I also get survey emails and texts from my doctors, the Quick Lube, Amazon deliveries, the hotel I stayed at recently, the restaurant where my wife and I had our last date, even the online shop where I bought a couple of shirts not long ago.
It’s …too much. I have survey fatigue. I’ll bet you do too!
Yet here I am, asking you to complete a survey for me. I hope you’ll forgive me, and I hope you’ll fill it out anyway.
I’d like to know more about the people who read my blog. Are readers mostly men, as I suspect? Are readers spread across the generations or are you concentrated in one or two generations? What do you enjoy reading on my blog and what do you wish I’d stop writing about? Do you follow my blog via email, feed reader, or some other way? What part of the world do you live in?

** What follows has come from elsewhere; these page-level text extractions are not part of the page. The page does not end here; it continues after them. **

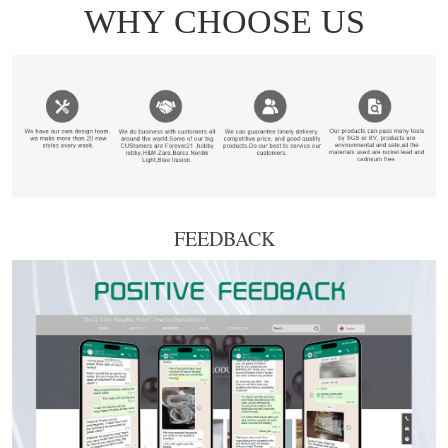
FEEDBACK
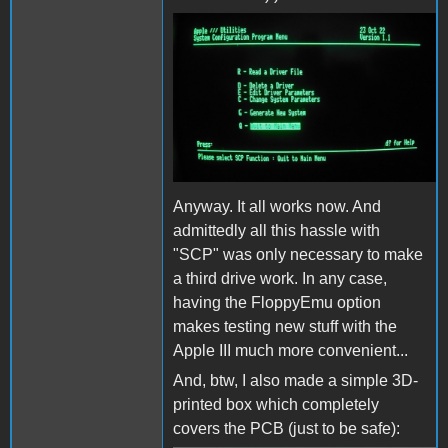
AppleIII_scp_generate_syst
Anyway. It all works now. And
admittedly all this hassle with
"SCP" was only necessary to make
a third drive work. In any case,
having the FloppyEmu option
makes testing new stuff with the
Apple III much more convenient...
And, btw, I also made a simple 3D-
printed box which completely
covers the PCB (just to be safe):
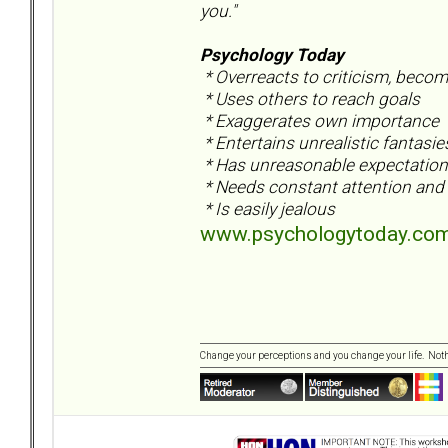
you."
Psychology Today
* Overreacts to criticism, beco
* Uses others to reach goals
* Exaggerates own importance
* Entertains unrealistic fantasi
* Has unreasonable expectation 
* Needs constant attention and 
* Is easily jealous
www.psychologytoday.com/
Change your perceptions and you change your life. No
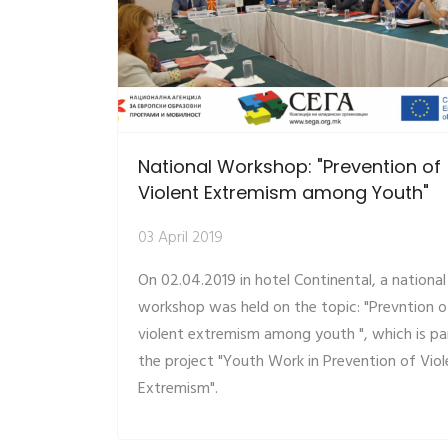
National Workshop: "Prevention of
Violent Extremism among Youth"
03 April 2019
On 02.04.2019 in hotel Continental, a national
workshop was held on the topic: "Prevntion o
violent extremism among youth ", which is pa
the project "Youth Work in Prevention of Viol
Extremism".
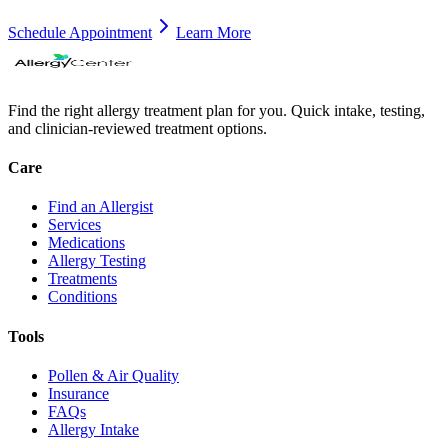
Schedule Appointment
Learn More
Find the right allergy treatment plan for you. Quick intake, testing,
and clinician-reviewed treatment options.
Care
Find an Allergist
Services
Medications
Allergy Testing
Treatments
Conditions
Tools
Pollen & Air Quality
Insurance
FAQs
Allergy Intake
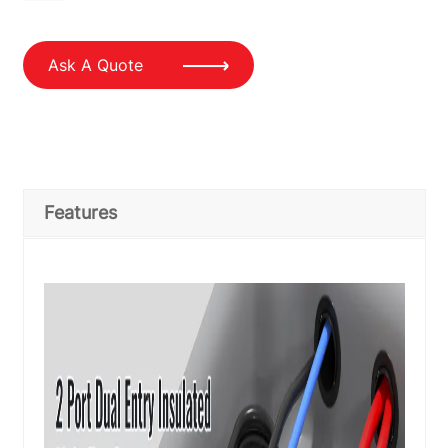
Ask A Quote
Features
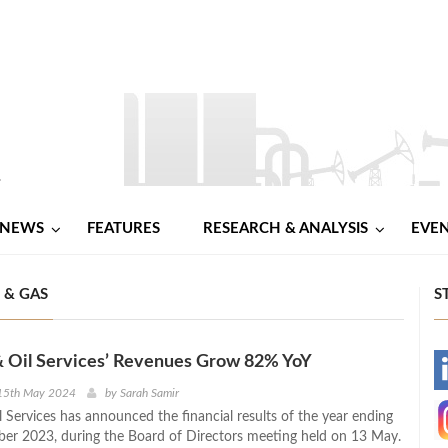
NEWS
FEATURES
RESEARCH & ANALYSIS
EVE
 & GAS
S
& Oil Services’ Revenues Grow 82% YoY
-
15th May 2024
by
Sarah Samir
 Services has announced the financial results of the year ending
-
r 2023, during the Board of Directors meeting held on 13 May.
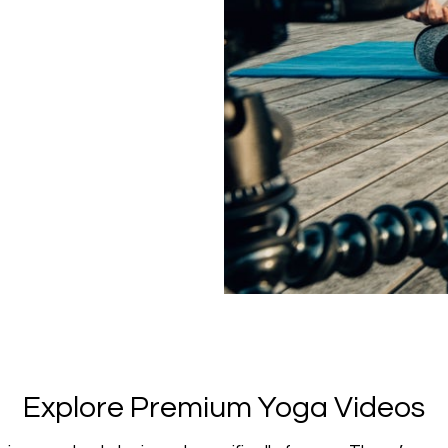
​​Explore Premium Yoga Videos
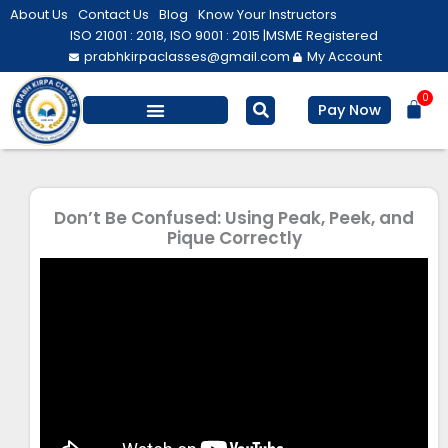
Skip
About Us
Contact Us
Blog
Know Your Instructors
to
ISO 21001 : 2018, ISO 9001 : 2015 |
MSME Registered
prabhkirpaclasses@gmail.com
My Account
content
0
Bas
Pay Now
Salesforce Training
Computer/ IT
Personal Development
Don’t Be Confused: Using Peak, Peek, and
Pique Correctly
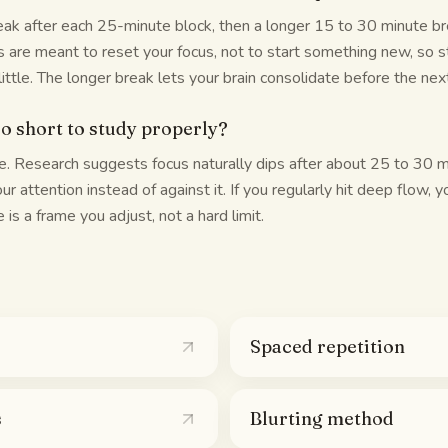
ak after each 25-minute block, then a longer 15 to 30 minute bre
s are meant to reset your focus, not to start something new, so 
ittle. The longer break lets your brain consolidate before the nex
oo short to study properly?
. Research suggests focus naturally dips after about 25 to 30 m
r attention instead of against it. If you regularly hit deep flow, 
 is a frame you adjust, not a hard limit.
Spaced repetition
s
Blurting method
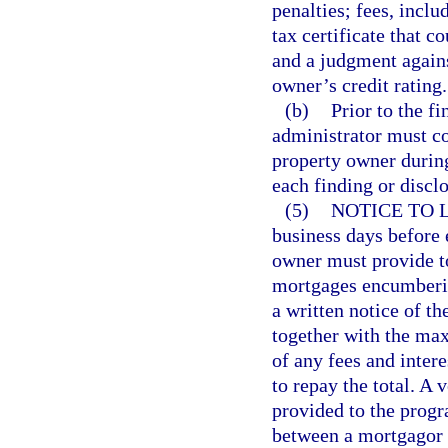
penalties; fees, inclu
tax certificate that c
and a judgment agains
owner’s credit rating.
(b)
Prior to the 
administrator must co
property owner durin
each finding or disclo
(5)
NOTICE TO 
business days before 
owner must provide to
mortgages encumberin
a written notice of th
together with the ma
of any fees and inte
to repay the total. A 
provided to the progr
between a mortgagor o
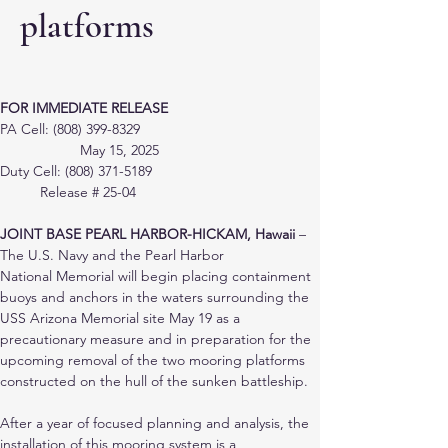
platforms
FOR IMMEDIATE RELEASE
PA Cell: (808) 399-8329 					
		May 15, 2025
Duty Cell: (808) 371-5189 					
	Release # 25-04
JOINT BASE PEARL HARBOR-HICKAM, Hawaii
 – 
The U.S. Navy and the Pearl Harbor
National Memorial will begin placing containment 
buoys and anchors in the waters surrounding the 
USS Arizona Memorial site May 19 as a 
precautionary measure and in preparation for the 
upcoming removal of the two mooring platforms 
constructed on the hull of the sunken battleship.
After a year of focused planning and analysis, the 
installation of this mooring system is a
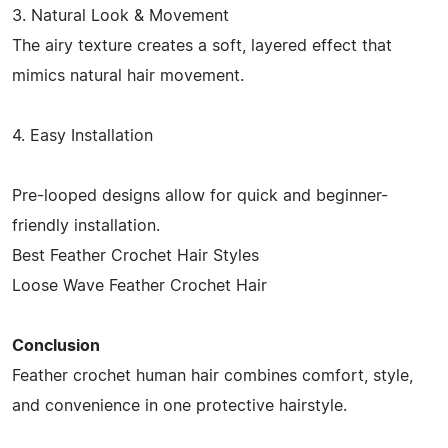
3. Natural Look & Movement
The airy texture creates a soft, layered effect that
mimics natural hair movement.
4. Easy Installation
Pre-looped designs allow for quick and beginner-
friendly installation.
Best Feather Crochet Hair Styles
Loose Wave Feather Crochet Hair
Conclusion
Feather crochet human hair combines comfort, style,
and convenience in one protective hairstyle.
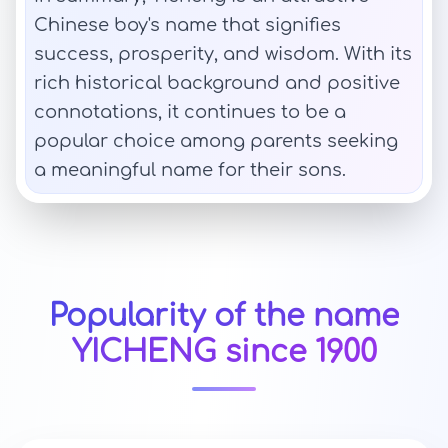
Chinese boy's name that signifies
success, prosperity, and wisdom. With its
rich historical background and positive
connotations, it continues to be a
popular choice among parents seeking
a meaningful name for their sons.
Popularity of the name
YICHENG since 1900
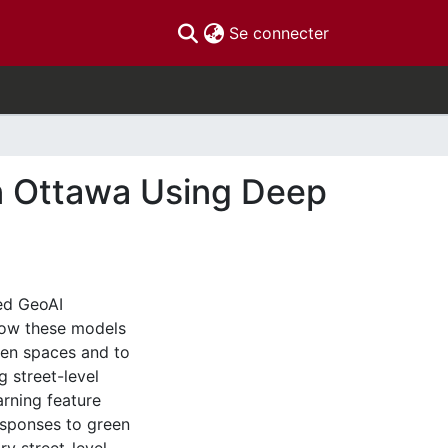
(current)
Se connecter
in Ottawa Using Deep
ced GeoAI
 how these models
een spaces and to
g street-level
rning feature
esponses to green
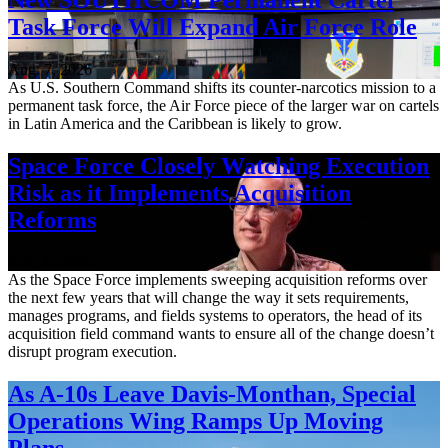
Task Force Will Expand Air Force Role
Aug. 7, 2026
As U.S. Southern Command shifts its counter-narcotics mission to a
permanent task force, the Air Force piece of the larger war on cartels
in Latin America and the Caribbean is likely to grow.
Space Force Closely Watching Execution
Risk as it Implements Acquisition
Reforms
Aug. 6, 2026
As the Space Force implements sweeping acquisition reforms over
the next few years that will change the way it sets requirements,
manages programs, and fields systems to operators, the head of its
acquisition field command wants to ensure all of the change doesn’t
disrupt program execution.
As A-10s Leave Davis-Monthan, Special
Operations Wing Ramps Up Moving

I’ll use this information to better connect with you. I very much enjoy connecting with you and I am intensely curious about what it is that makes you keep coming back!
I will not share your individual responses with anyone, but I will share aggregated and summarized results in a future article.
Also note that I can’t see any identifying information about people who respond to the survey. Your responses are truly anonymous to me.
Here’s the link again:
Thank you for completing my survey! And, I’m sorry it’s one more survey request in the avalanche of them I’m sure you get.